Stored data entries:
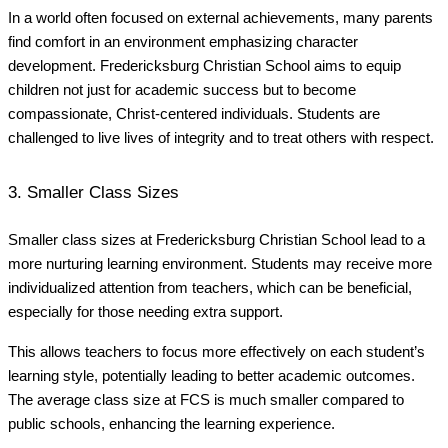
In a world often focused on external achievements, many parents
find comfort in an environment emphasizing character
development. Fredericksburg Christian School aims to equip
children not just for academic success but to become
compassionate, Christ-centered individuals. Students are
challenged to live lives of integrity and to treat others with respect.
3. Smaller Class Sizes
Smaller class sizes at Fredericksburg Christian School lead to a
more nurturing learning environment. Students may receive more
individualized attention from teachers, which can be beneficial,
especially for those needing extra support.
This allows teachers to focus more effectively on each student’s
learning style, potentially leading to better academic outcomes.
The average class size at FCS is much smaller compared to
public schools, enhancing the learning experience.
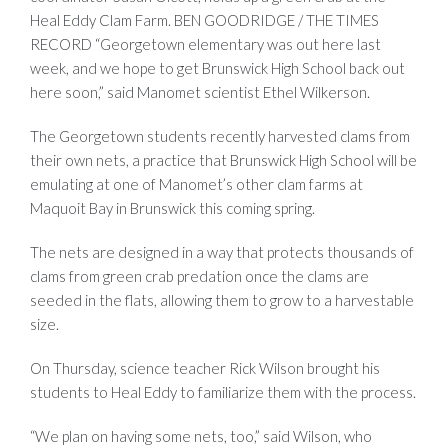
Heal Eddy Clam Farm.
BEN GOODRIDGE / THE TIMES
RECORD
“Georgetown elementary was out here last
week, and we hope to get Brunswick High School back out
here soon,” said Manomet scientist Ethel Wilkerson.
The Georgetown students recently harvested clams from
their own nets, a practice that Brunswick High School will be
emulating at one of Manomet’s other clam farms at
Maquoit Bay in Brunswick this coming spring.
The nets are designed in a way that protects thousands of
clams from green crab predation once the clams are
seeded in the flats, allowing them to grow to a harvestable
size.
On Thursday, science teacher Rick Wilson brought his
students to Heal Eddy to familiarize them with the process.
“We plan on having some nets, too,” said Wilson, who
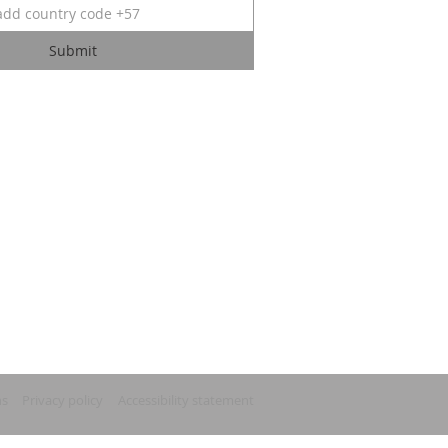
Submit
ns
Privacy policy
Accessibility statement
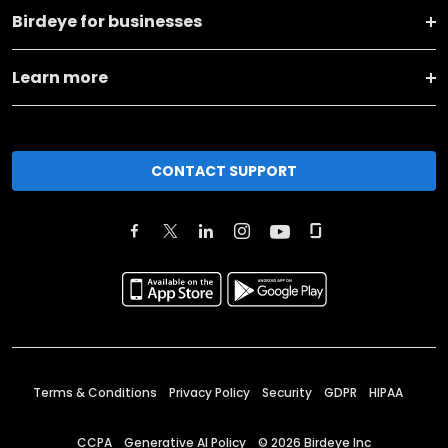
Birdeye for businesses
Learn more
CONTACT SUPPORT
Terms & Conditions
Privacy Policy
Security
GDPR
HIPAA
CCPA
Generative AI Policy
©
2026
Birdeye Inc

• _What needs to be done_:
Recast the lines from the start of the items through the line containing "compassionate, Christ-centered individuals." as a Markdown table with the columns Row and Line, numbering each line and skipping blank ones. Leave the pictures out.

• _Written solution_:
| Row | Line |
|---|---|
| 1 | In a world often focused on external achievements, many parents |
| 2 | find comfort in an environment emphasizing character |
| 3 | development. Fredericksburg Christian School aims to equip |
| 4 | children not just for academic success but to become |
| 5 | compassionate, Christ-centered individuals. Students are |